A US diplomatic cable released by the WikiLeaks website this week reportedly cited New Zealand defence officials saying Clark opposed the Iraq deployment until she was told dairy giant Fonterra might lose UN "oil-for-food" contracts.

Clark, whose left-leaning Labour government was defeated in 2008 and who now heads the UN Development Programme, told Radio NZ she was "flabbergasted" at the "ridiculous" claim.

"I am absolutely incensed at the suggestion that some defence ministry personnel seem to have made to various diplomats that there was any connection between my support for sending engineers to do humanitarian work in Iraq with the interests of Fonterra," she said.

"I mean this is simply preposterous."

Two rotations of 61 New Zealand military engineers spent a year in Basra from September 2003 performing engineering and humanitarian tasks.

Clark said she always opposed the war in Iraq and would never allow commercial considerations to sway her decision-making on the issue.

She said the engineers were sent to Iraq in response to a UN Security Council request for help in reconstruction efforts following the US-led invasion.

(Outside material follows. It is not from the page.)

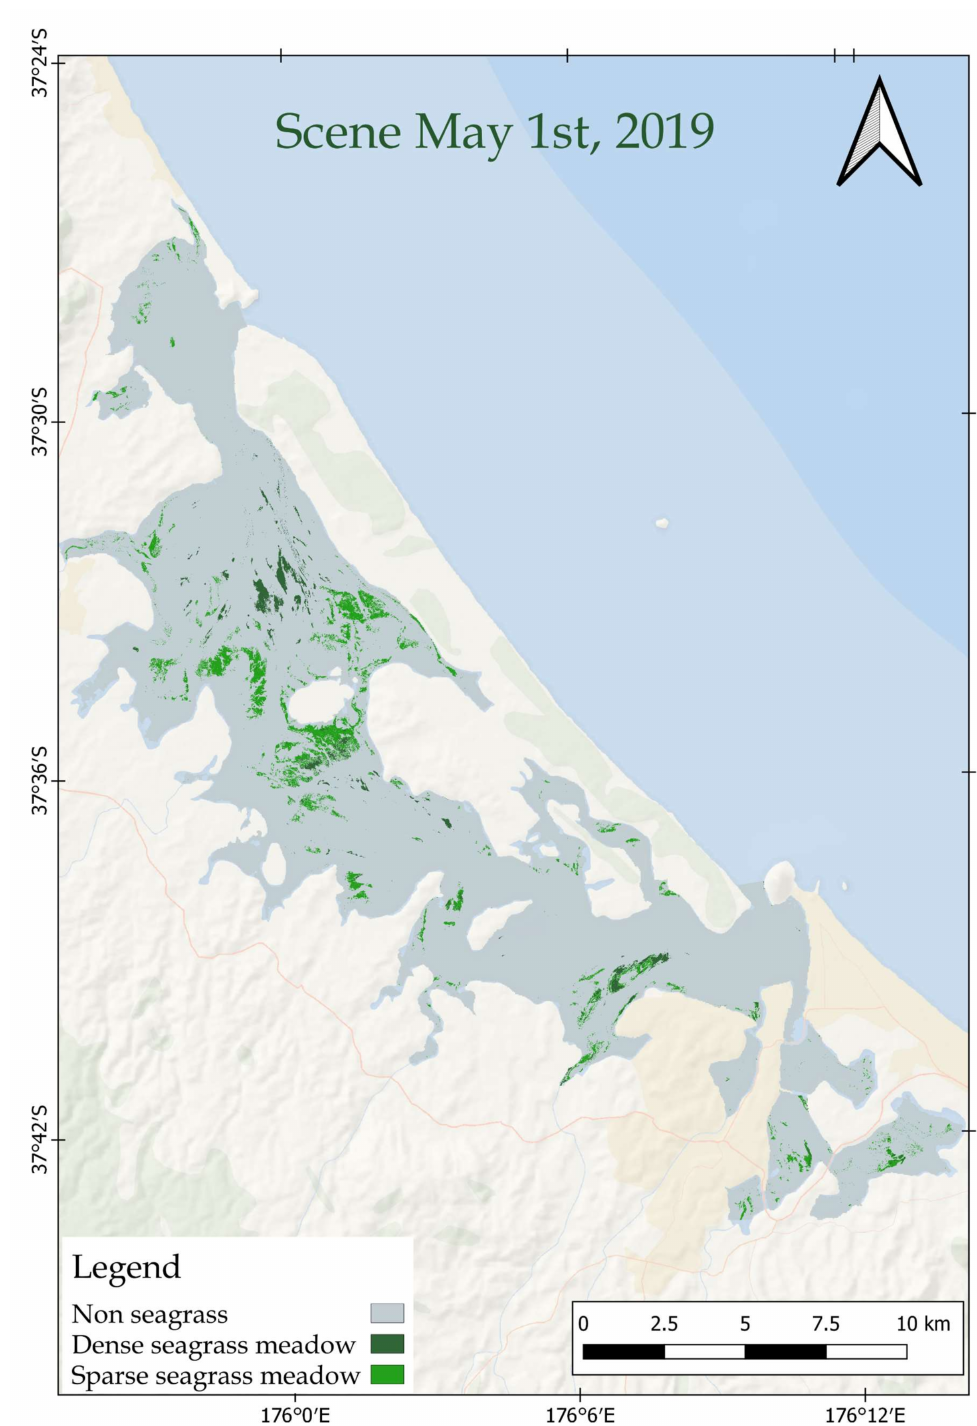
Figure 5. Seagrass map for Tauranga Harbor, 1 May 2019, derived using the RoF model applied to Sentinel-2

Clark also defended the decision to keep secret a move to tighten military ties with the United States in 2007 following a rift dating back to the 1980s over New Zealand's anti-nuclear policy.

She said she did not want to create expectations in New Zealand that the country was resuming the full military alliance with the United States that was in place before the anti-nuclear row erupted.

The former prime minister supported her conservative successor John Key's choice to maintain the secrecy when New Zealand and Washington restored full intelligence ties last year without telling the public.

"There's always secrecy around intelligence relationship and I guess that's where I part company with the founder of WikiLeaks (Julian Assange) and others," she said.

"I actually believe that you do have to have areas of communication between governments and officials which aren't on the front pages of newspapers."

Questioned about WikiLeaks revelations that US Secretary of State Hillary Clinton asked US officials to spy on UN officials, Clark said the international organisation "takes a very a dim view" of such activities.

However, she was not concerned such snooping would reveal anything that was personally embarrassing to her.

"My life is an open book, it has been for so many years. If there's anything more they can find out, good luck to them," she said.